Since 2006, Mulvihill has also been a scientific advisor to the Radiation Effects Research Foundation (RERF). Established in 1975 by Japan and the U.S., RERF studies survivors of the Hiroshima and Nagasaki bombings. Mulvihill attended RERF's annual meeting in February of this year; as his plane flew over Sendai, he recalls thinking that big waves could damage such a flat area. Not two weeks later, a magnitude 9.0 earthquake and subsequent tsunami devastated Japan's eastern coast, and the American press was seeking out his knowledge of radiation effects in covering the Fukushima power plant's near-meltdown.
Mulvihill was also recently asked to comment for an article in USA Today about research showing that two specific genes, CYP1A2 and AHR, come in different forms that affect individual caffeine consumption rates. He hailed this finding as an added boost to the growing awareness that "we are all a unique set of genes interacting with a unique environment."

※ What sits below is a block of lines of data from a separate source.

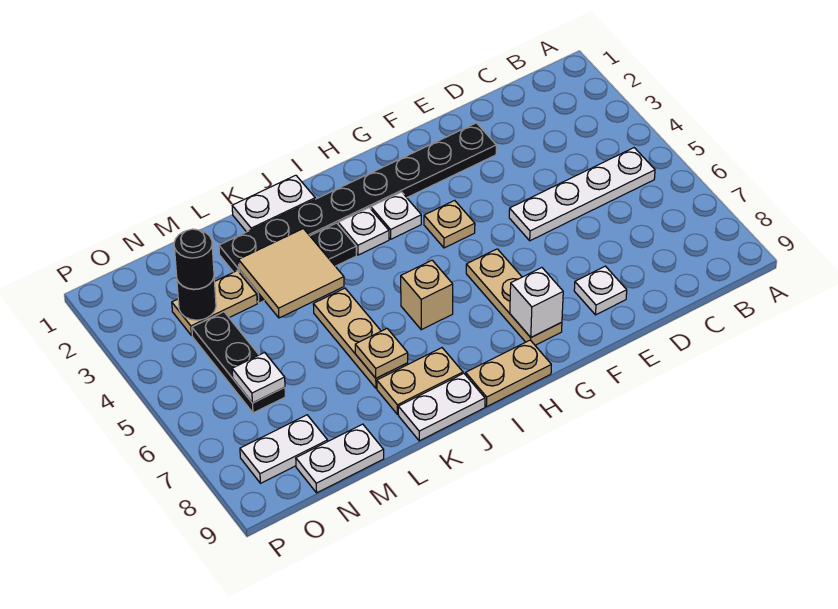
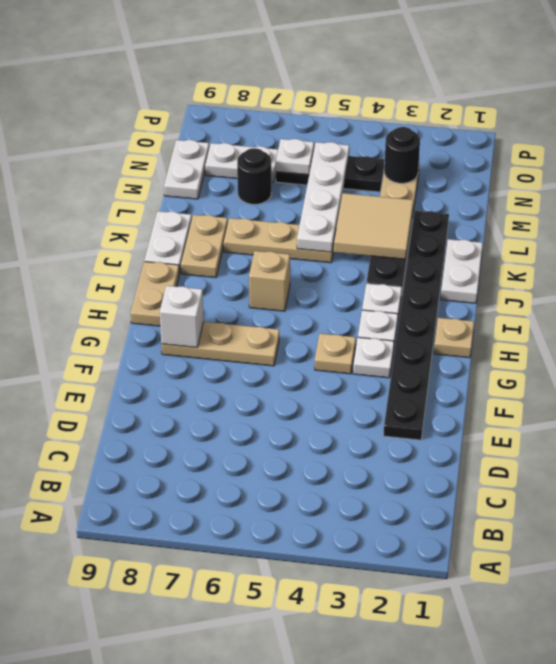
white 1x4 plate [509,148,655,241] -> white 1x4 plate moved to [297,142,349,252]
white 1x1 plate [574,266,627,315] -> white 1x1 plate moved to [353,337,394,378]
tan 1x1 plate [355,328,408,378] -> tan 1x1 plate moved to [434,318,474,358]
black 1x1 round brick [174,229,214,289] -> black 1x1 round brick moved to [237,148,271,204]
white 1x2 plate [240,415,328,483] -> white 1x2 plate turned to [205,143,278,182]

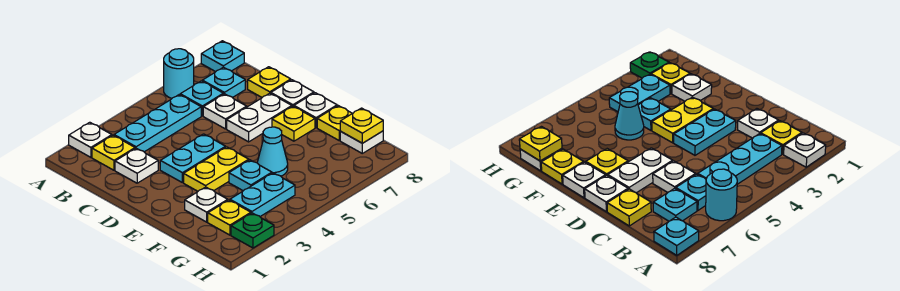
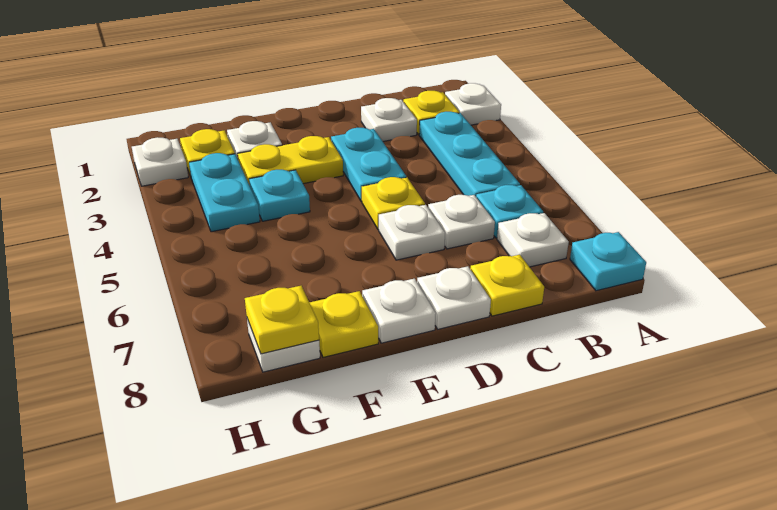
cyan 1x1 round brick [164,49,194,98] -> none
cyan 1x1 plate [202,67,245,98] -> white 1x1 plate [497,213,569,267]
white 1x2 plate [227,93,292,142] -> white 1x1 plate [379,205,445,260]
yellow 1x2 plate [184,147,249,191] -> yellow 1x2 plate turned to [238,136,343,185]
yellow 1x1 plate [272,106,315,141] -> yellow 1x1 plate moved to [362,177,425,230]
cyan 1x1 cone [257,127,288,176] -> none
green 1x1 plate [231,213,274,248] -> white 1x1 plate [132,137,188,186]

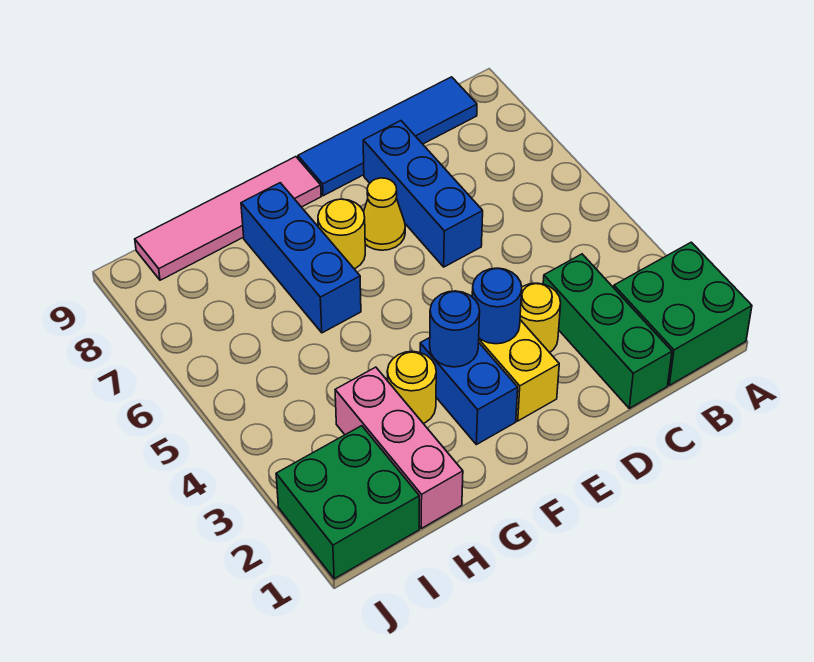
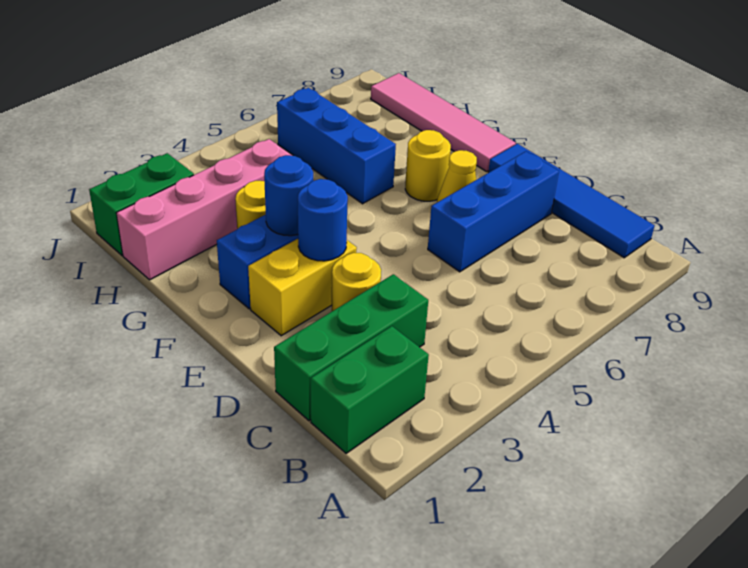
green 2x2 brick [614,242,752,385] -> green 1x2 brick [311,326,429,453]
blue 1x3 brick [241,183,361,333] -> blue 1x3 brick turned to [277,88,396,204]
pink 1x3 brick [335,367,463,528] -> pink 1x4 brick [116,139,293,280]
green 2x2 brick [276,426,419,579] -> green 1x2 brick [89,153,194,255]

The interaction of Mulvihill's own genes with his environment apparently led to a love of travel, whether for work or pleasure. Japan is only one of the more than 40 countries that Mulvihill has visited. Frequent plane travel doesn't faze him—in fact, he relishes the "uninterrupted thinking time" that long flights provide.
Whenever his busy schedule allows, Mulvihill also likes to spend time with his family. He and Charlotte have three grown children—sons Peter and William and daughter Kate. None of them followed their father into medicine or science, but they have produced another body of work in genetics: six grandchildren for "Gramps" or "Grampa John" to dote on.
Mulvihill's interest in genetics has also found an outlet in a nonwork arena: he's considered writing a play about Gregor Mendel, the Austrian monk who was a founder of the field. "I've read five of his biographies, including Hugo Iltis's The Life of Mendel; there are some fascinating bits in the whole collection, and I have the beginnings of a script in my head," he says. Clearly, genetics is more than a job to Mulvihill. In his case, DNA does seem to be destiny.